Como sugere Luís Felipe Bellintani Ribeiro (2008), o atomismo de Demócrito parece ser uma resposta ao eleatismo e seus impasses, sendo crucial para o desenvolvimento das modernas teorias sobre a constituição da matéria. Sua formulação surpreende no que diz respeito ao método: não possuindo instrumentos de experimentação e verificação (algo profundamente prezado pelas ciências posteriores), Demócrito propôs, apenas por dedução lógica, a existência do que ele chama de “pleno” e “vazio” como princípios originários do mundo. Tal teoria é descrita por Aristóteles em sua obra “Metafísica”, da qual vale, devido seu alto teor explicativo e didático, a menção da seguinte passagem:
Leucipo e seu colega Demócrito admitem como elementos o pleno e o vazio, denominando ao primeiro “ser” e ao segundo “não-ser”; e dentre estes o pleno e sólido constitui o ser, o vazio o não-ser (razão pela qual afirmam que o ser existe tanto quanto o não-ser - pois que o vazio existe tanto quanto o corpo), e são estas as causas materiais das coisas existentes. E, da mesma forma como aqueles que admitem uma única substância subjacente derivam as outras coisas das propriedades desta, fazendo do rarefeito e do denso origens das propriedades, afirmam esses homens que a diferença [entre os átomos] são as causas de todas as outras coisas. Sustentam que as diferenças são em número de três - forma, ordem e posição. A letra A difere da letra N em forma; AN difere de NA em ordem; e N difere de Z em posição. Quanto ao movimento (de onde e como os seres existentes o adquirem), também eles, a exemplo dos demais, negligentemente se omitiram de investigar. (negritos acrescentados) (BARNES, 1997, p. 291 - 292 apud ARISTÓTELES, Metafísica, 985b4-20)
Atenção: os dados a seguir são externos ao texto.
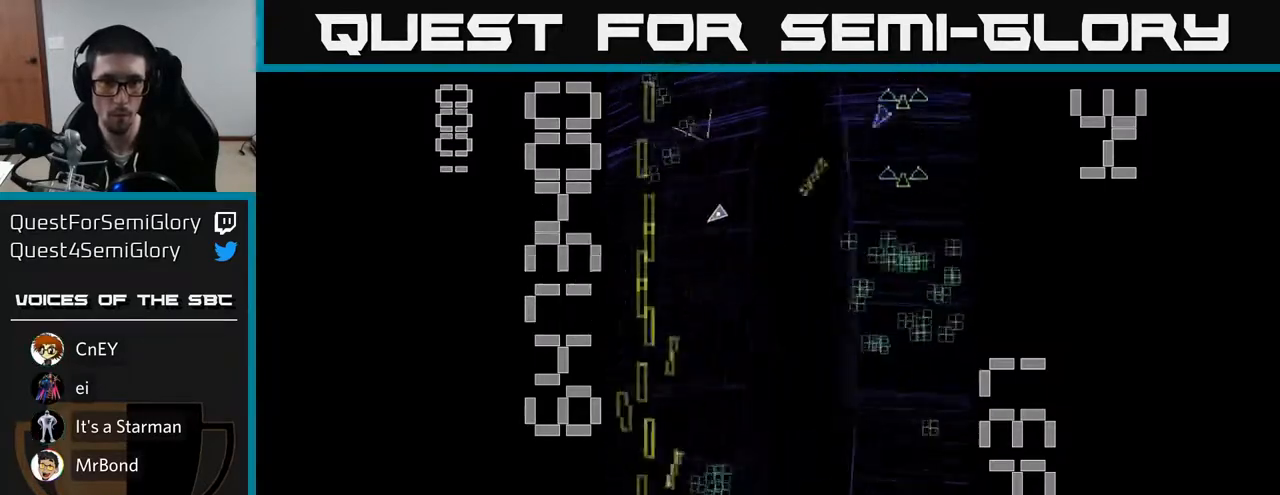
{"buttons": ["R2", "DPAD_RIGHT"], "left_stick": "center", "events": [[17, "DPAD_DOWN", "up"], [17, "DPAD_RIGHT", "down"], [83, "DPAD_UP", "down"], [133, "DPAD_RIGHT", "up"], [267, "DPAD_RIGHT", "down"], [433, "DPAD_UP", "up"]]}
Com relação à possibilidade do conhecimento, nos diz J. Barnes que o atomismo como apresentado por Demócrito “tratava-se, ao mesmo tempo, de uma teoria que continha, ao que parece, implicações profundamente céticas” (BARNES, 1997, p.295-296). Demócrito entende a constituição dos seres e suas propriedades como pertencentes a duas instâncias de formação:
1. Em um nível primário, formado por átomos e vazio, com propriedades de indivisibilidade, inapreensão sensorial, e formas infinitas e diferenciadas; e
2. Em um nível secundário, como reflexo da aparência que a junção destes elementos simples produz, com propriedades como gosto, cheiro, cor, etc.
Por serem imperceptíveis devido a sua infinitesimal dimensão, não podemos, através dos sentidos, “perceber” os átomos e o vazio, nos sendo acessível apenas o modo como estes nos aparentam ser, ou seja, não observamos a “coisa-em-si”, apenas o modo como esta se nos aparenta. O seguinte fragmento, encontrado em sua obra “Suportes”, elucida razoavelmente bem a insuficiência dos sentidos na apreensão e explicação das coisas no mundo, bem como a real constituição dessas, falha à nossa apreensão sensorial:
Por convenção existe o doce e por convenção o amargo, por convenção o quente, por convenção o frio, por convenção a cor; em realidade somente existem átomos e vazio. (BARNES, p. 297 apud DK, B 125)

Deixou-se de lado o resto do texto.